What is expected - Reproduce the following article on Iraqi election campaigns in full, word for word.

Given passage -

- - - -

Iraqi Candidates Launch Political Campaigns

Voters look for answers on jobs, health care, crime

By David Shelby
Washington File Staff Writer

Washington – Political parties and candidates on the ballot for Iraq’s January 30 elections have begun reaching out to voters through public rallies, private gatherings and poster campaigns.  The Independent Electoral Commission of Iraq (IECI) declared January 2 the official starting date for the electoral campaign, and candidates will have until January 28 to communicate their views to the voters.

The January 30 election will determine the composition of a 275-seat Transitional National Assembly and fill the seats of governorate councils in each of Iraq’s 18 provinces.  Voters in the Kurdish region will also be electing a Kurdistan National Assembly.

The dynamics of the campaign vary across different parts of the country.  A senior State Department official in Baghdad explained that campaigning in Shi’a areas generally takes place in public rallies sponsored by nongovernmental organizations (NGOs) and in husseiniyyas, which are mosque-based community centers.  These gatherings are forums for both candidates and local community leaders to express their views on the upcoming elections.

The official said that candidates are also seeking the support of tribal sheikhs and leading clerics.

- - - -

Listed records -
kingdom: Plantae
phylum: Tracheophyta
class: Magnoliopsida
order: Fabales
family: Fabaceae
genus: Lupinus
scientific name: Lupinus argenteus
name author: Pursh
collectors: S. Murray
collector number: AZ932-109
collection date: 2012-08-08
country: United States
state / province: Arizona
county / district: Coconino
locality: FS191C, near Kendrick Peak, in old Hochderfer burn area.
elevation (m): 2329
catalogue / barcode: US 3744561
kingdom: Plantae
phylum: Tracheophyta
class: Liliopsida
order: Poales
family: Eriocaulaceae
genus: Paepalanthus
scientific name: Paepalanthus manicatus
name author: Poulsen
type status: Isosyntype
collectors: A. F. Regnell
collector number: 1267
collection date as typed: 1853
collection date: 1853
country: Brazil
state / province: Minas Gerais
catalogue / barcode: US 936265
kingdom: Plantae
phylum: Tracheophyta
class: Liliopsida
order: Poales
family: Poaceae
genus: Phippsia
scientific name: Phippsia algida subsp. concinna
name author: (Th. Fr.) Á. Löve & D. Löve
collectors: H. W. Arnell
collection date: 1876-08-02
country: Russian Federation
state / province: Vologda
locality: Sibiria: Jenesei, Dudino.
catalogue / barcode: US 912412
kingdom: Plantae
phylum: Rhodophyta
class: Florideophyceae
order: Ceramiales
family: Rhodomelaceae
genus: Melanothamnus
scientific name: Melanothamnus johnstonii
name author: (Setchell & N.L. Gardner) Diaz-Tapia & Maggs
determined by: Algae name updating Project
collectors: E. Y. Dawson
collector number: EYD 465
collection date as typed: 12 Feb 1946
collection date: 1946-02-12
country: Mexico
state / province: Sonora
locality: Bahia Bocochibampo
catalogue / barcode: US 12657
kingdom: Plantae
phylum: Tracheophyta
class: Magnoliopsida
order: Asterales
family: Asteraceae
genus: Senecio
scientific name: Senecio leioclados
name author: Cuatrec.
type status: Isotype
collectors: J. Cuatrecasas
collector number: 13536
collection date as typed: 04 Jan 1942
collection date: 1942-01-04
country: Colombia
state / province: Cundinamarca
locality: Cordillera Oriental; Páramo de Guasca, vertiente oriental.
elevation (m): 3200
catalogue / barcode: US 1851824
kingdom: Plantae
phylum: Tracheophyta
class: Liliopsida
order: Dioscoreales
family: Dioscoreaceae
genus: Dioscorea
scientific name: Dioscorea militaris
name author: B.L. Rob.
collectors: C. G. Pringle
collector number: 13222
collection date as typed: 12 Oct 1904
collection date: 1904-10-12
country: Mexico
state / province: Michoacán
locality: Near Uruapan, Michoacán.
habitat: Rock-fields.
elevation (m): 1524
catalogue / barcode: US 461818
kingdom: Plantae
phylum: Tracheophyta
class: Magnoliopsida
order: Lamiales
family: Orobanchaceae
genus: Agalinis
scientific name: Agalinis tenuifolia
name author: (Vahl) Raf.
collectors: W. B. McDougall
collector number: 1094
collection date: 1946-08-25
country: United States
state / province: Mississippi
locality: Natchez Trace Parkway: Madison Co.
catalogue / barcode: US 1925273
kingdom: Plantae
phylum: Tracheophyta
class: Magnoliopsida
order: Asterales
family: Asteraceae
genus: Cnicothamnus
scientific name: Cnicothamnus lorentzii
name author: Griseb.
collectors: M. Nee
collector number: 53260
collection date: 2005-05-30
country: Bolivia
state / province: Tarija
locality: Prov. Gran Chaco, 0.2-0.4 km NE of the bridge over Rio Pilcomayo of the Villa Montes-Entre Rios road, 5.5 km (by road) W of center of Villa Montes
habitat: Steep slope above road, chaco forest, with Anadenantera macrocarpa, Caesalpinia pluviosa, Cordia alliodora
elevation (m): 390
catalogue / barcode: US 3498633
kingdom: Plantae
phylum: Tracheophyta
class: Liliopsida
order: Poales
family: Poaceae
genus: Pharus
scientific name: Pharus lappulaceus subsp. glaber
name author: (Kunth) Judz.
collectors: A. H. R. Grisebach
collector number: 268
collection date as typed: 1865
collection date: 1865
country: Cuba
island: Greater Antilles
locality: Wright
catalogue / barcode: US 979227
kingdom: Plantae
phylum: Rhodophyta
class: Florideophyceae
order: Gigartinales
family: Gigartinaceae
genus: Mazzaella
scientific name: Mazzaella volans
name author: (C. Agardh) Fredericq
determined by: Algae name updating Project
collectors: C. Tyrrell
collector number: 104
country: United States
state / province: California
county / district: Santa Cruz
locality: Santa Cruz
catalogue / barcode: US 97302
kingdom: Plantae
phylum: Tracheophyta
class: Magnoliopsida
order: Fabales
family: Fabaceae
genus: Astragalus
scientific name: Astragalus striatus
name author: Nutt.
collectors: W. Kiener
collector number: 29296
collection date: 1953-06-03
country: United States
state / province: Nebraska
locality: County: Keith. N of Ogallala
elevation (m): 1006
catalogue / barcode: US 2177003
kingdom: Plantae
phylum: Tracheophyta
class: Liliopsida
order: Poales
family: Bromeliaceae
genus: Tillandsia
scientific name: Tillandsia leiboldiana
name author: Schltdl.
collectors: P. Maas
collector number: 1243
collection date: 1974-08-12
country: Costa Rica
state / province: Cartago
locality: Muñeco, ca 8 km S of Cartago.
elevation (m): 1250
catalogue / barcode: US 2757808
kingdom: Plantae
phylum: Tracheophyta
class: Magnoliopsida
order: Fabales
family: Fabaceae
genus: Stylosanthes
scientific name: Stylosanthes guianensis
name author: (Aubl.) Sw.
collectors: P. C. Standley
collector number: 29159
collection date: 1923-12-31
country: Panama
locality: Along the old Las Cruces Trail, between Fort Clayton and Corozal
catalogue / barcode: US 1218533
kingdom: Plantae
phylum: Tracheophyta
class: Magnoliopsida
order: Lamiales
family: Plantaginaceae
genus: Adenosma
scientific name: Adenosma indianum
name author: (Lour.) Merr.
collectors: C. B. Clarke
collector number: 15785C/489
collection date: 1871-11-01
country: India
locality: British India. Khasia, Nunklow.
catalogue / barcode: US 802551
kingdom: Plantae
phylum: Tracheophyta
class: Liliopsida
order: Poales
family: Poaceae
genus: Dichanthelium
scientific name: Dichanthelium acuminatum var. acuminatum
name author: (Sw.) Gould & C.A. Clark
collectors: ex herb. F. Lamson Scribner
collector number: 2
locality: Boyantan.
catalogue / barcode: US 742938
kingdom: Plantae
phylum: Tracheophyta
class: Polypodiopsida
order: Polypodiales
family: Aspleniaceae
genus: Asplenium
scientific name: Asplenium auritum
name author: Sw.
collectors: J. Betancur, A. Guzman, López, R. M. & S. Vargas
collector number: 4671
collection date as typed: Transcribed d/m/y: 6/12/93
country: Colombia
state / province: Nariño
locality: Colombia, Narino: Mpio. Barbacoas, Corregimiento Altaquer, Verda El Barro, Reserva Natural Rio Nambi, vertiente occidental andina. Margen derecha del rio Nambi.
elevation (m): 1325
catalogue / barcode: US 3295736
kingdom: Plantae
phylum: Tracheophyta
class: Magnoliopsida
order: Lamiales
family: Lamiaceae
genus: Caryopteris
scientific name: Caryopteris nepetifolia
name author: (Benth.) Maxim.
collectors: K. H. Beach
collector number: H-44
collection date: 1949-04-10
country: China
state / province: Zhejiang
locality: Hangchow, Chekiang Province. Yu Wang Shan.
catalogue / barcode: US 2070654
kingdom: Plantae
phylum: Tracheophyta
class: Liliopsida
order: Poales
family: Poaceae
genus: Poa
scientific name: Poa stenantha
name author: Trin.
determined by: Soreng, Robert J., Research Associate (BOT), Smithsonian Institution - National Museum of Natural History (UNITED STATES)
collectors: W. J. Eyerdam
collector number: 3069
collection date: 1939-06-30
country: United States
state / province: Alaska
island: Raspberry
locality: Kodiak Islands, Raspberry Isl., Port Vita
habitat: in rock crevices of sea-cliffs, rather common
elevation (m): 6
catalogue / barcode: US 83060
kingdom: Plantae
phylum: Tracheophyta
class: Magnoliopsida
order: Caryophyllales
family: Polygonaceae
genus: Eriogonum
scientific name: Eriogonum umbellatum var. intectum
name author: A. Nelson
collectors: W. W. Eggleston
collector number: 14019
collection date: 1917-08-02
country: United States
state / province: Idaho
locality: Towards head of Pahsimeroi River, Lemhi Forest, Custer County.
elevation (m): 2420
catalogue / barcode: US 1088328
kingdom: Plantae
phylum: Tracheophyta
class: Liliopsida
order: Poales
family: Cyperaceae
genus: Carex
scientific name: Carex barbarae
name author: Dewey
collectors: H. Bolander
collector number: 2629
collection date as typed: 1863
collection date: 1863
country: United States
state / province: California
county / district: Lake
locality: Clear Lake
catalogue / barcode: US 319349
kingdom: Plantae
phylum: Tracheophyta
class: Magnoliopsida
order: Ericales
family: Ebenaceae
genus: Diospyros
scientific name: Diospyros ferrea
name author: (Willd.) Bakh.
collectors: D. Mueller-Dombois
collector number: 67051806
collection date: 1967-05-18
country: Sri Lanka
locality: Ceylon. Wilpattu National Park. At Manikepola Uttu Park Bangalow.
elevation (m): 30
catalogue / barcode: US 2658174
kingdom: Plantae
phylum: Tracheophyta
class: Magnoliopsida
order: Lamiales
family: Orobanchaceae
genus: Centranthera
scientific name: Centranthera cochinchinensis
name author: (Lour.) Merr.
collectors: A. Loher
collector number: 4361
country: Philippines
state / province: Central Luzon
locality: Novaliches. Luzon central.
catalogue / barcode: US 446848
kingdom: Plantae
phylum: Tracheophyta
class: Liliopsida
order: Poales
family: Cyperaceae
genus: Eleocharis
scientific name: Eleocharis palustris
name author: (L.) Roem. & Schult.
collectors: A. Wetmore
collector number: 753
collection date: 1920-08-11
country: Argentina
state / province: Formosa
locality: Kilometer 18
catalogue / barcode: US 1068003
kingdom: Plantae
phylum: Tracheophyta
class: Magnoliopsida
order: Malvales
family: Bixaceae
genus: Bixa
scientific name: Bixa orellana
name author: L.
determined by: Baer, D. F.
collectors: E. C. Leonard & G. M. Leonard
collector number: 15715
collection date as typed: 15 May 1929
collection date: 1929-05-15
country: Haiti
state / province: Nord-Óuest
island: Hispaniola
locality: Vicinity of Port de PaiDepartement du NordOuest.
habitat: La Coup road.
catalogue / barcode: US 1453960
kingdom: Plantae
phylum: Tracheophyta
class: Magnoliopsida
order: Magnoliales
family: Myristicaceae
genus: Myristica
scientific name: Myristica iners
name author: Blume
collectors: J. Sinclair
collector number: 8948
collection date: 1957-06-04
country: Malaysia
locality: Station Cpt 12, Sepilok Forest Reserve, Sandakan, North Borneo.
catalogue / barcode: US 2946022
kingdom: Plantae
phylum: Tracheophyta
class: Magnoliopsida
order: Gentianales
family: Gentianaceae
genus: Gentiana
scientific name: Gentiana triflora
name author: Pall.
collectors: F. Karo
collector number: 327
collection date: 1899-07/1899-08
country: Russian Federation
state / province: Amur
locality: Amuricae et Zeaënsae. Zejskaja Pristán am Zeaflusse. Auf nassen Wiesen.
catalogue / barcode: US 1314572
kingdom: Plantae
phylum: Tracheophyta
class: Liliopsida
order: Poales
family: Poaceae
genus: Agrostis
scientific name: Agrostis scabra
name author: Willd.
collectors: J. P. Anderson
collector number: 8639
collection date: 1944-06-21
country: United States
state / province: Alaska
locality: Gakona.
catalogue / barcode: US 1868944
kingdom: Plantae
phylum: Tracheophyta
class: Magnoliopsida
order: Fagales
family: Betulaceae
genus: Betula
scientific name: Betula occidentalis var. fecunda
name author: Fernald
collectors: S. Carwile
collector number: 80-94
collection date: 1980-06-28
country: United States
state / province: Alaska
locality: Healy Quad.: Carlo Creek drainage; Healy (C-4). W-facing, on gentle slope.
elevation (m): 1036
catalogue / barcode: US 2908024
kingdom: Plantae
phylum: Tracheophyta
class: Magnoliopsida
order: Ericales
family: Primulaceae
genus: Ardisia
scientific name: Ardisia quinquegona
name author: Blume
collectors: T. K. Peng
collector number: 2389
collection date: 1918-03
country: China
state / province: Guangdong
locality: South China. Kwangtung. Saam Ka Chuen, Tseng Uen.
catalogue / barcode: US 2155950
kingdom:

- - - -

The completed task -
Iraqi Candidates Launch Political Campaigns

Voters look for answers on jobs, health care, crime

By David Shelby
Washington File Staff Writer

Washington – Political parties and candidates on the ballot for Iraq’s January 30 elections have begun reaching out to voters through public rallies, private gatherings and poster campaigns.  The Independent Electoral Commission of Iraq (IECI) declared January 2 the official starting date for the electoral campaign, and candidates will have until January 28 to communicate their views to the voters.

The January 30 election will determine the composition of a 275-seat Transitional National Assembly and fill the seats of governorate councils in each of Iraq’s 18 provinces.  Voters in the Kurdish region will also be electing a Kurdistan National Assembly.

The dynamics of the campaign vary across different parts of the country.  A senior State Department official in Baghdad explained that campaigning in Shi’a areas generally takes place in public rallies sponsored by nongovernmental organizations (NGOs) and in husseiniyyas, which are mosque-based community centers.  These gatherings are forums for both candidates and local community leaders to express their views on the upcoming elections.

The official said that candidates are also seeking the support of tribal sheikhs and leading clerics.